Wagen wir auch einen Blick in die weitere Welt! Kennen Sie „Danica May Camacho“ oder „Yusuf Efe Özkan“? Vor nahezu genau drei Jahren begrüßten Botschafter der UN stellvertretend in Asien und der Türkei unseren sieben Milliardsten Erdenbürger. Regionen, in denen eine wachsende Population vorherrscht. Im Gegensatz hierzu begegnet uns in den westlichen Industrienationen eine zunehmende Vergreisung. Ironischerweise wurden 2012 in Japan zum ersten Mal mehr Windeln an Erwachsene verkauft als an Kleinkinder – ein beidseitiger Wachstumstrend also? Diese Frage kann sicherlich mit ja beantwortet werden. Mit einem Blick auf das nachhaltige Investieren ist die Gesundheitsbranche einer der Profiteure dieser Entwicklung.

In den aufstrebenden Nationen, den Emerging Markets, findet man weit mehr als nur Bevölkerungswachstum. Auch das verfügbare Einkommen nimmt in vielen Ländern sukzessive zu. Erstmalig gehören so mehr Menschen der Mittelschicht an als der armen Schicht. Dies wiederum führt zu einer Veränderung der Bedürfnisstruktur. Wünsche wie etwa eine eigene Wohnung mit fließendem Wasser und Strom, lesen lernen, Fliesen anstatt Lehmboden, ein Online-Anschluss, ein neues Hüftgelenk, ein Kindergarten und die Schule um die Ecke. Ganz zu schweigen von Einrichtungen des öffentlichen Lebens, wie Krankenhäuser und ein öffentliches Transportsystem.

Alles Zukunftsthemen, die auch ethisch-ökologische Kriterien beinhalten. Wir haben einige Aktien in unserem Schwellenländerfonds, die sich hervorragend entwickeln. Speziell Indien und Südafrika bereiten sehr viel Freude. Für uns waren die ersten Wochen des Jahres 2015 auch ein wenig „proof of concept“, da unsere brasilianischen Bildungsaktien stark korrigiert haben. Die brasilianische Regierung hatte angekündigt, zukünftig Stipendien strikter handhaben zu wollen. Um Staatsausgaben zu reduzieren, da auch Brasilien unter dem sinkenden Ölpreis leidet. Im Portfoliokontext ist dies – und so soll es idealerweise im Sinne des Anlegers auch sein – nicht aufgefallen.

Finanzielle Rendite oder soziale Rendite – was spielt bei Anlegern eine größere Rolle, ist das überhaupt vereinbar? Wollen Anleger von „nachhaltigen und grünen“ Anlagen ganz genau wissen, was mit ihrem Geld gemacht wird?

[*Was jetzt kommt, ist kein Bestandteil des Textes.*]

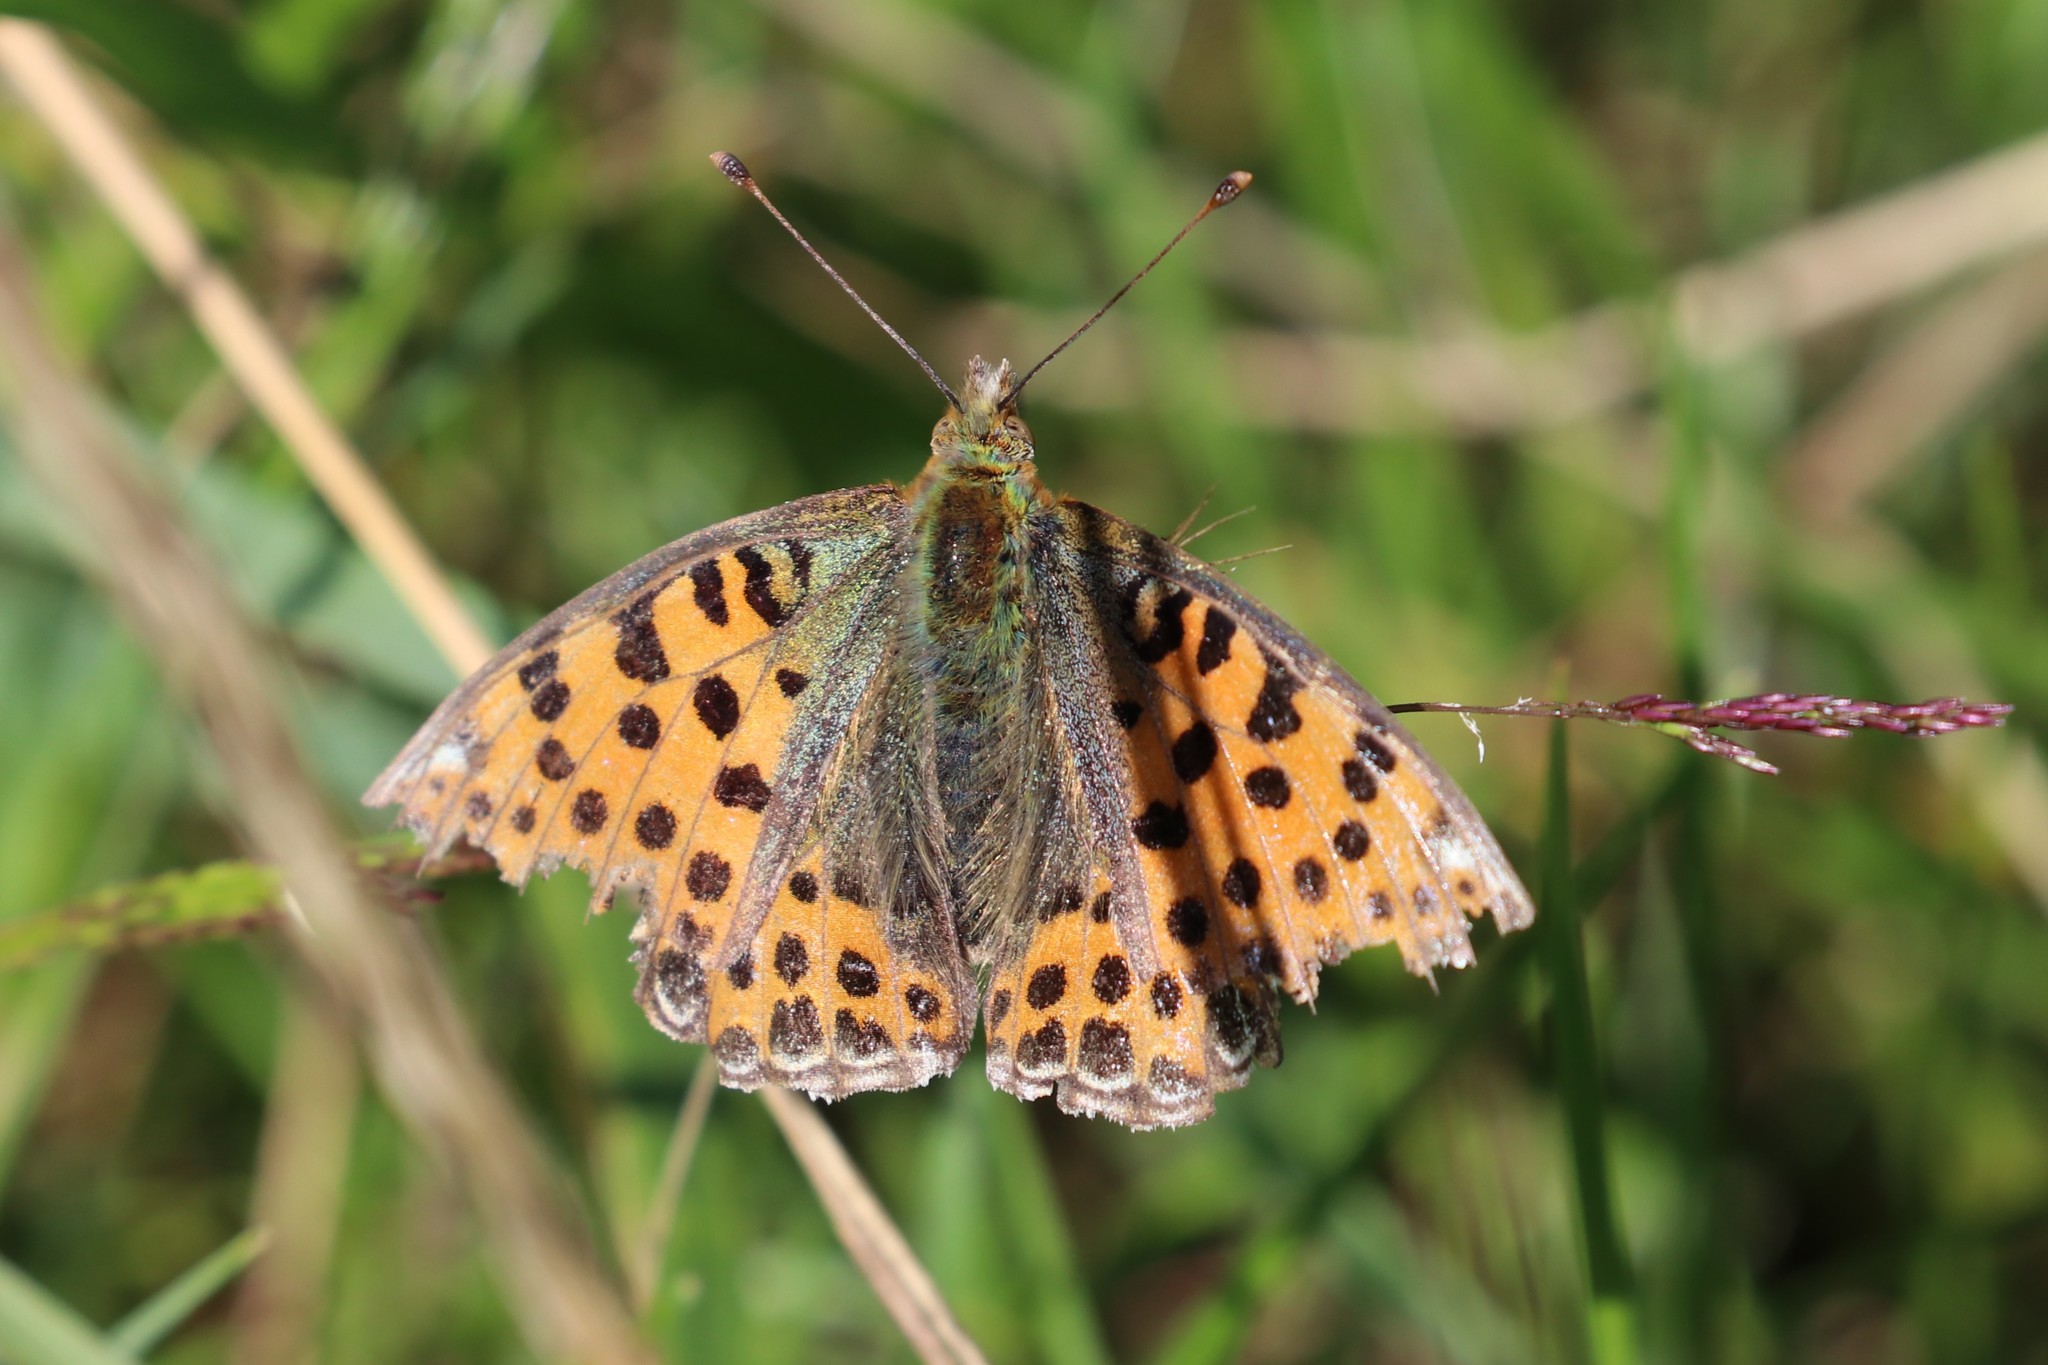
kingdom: Animalia
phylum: Arthropoda
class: Insecta
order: Lepidoptera
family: Nymphalidae
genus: Issoria
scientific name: Issoria lathonia
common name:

Alfred Platow: Nicht nur die Rendite ist das Entscheidungskriterium für den aufgeklärten Kunden von heute. Auch die Antwort auf die Frage, womit die Rendite erzielt wird, gewinnt immer mehr und kontinuierlich an Gewicht. Denn Gewissen und Werteorientierung spielen eine wachsende Rolle, bevor der Zeichnungsschein unterschrieben über den Verkaufstresen geht. Und das nicht nur bei den LOHAS und Kunden der GLS Bank. Immer mehr Menschen machen sich Gedanken, welche Branchen sie mit ihren Investments mitfinanzieren. Rendite ja. Aber nicht um jeden Preis!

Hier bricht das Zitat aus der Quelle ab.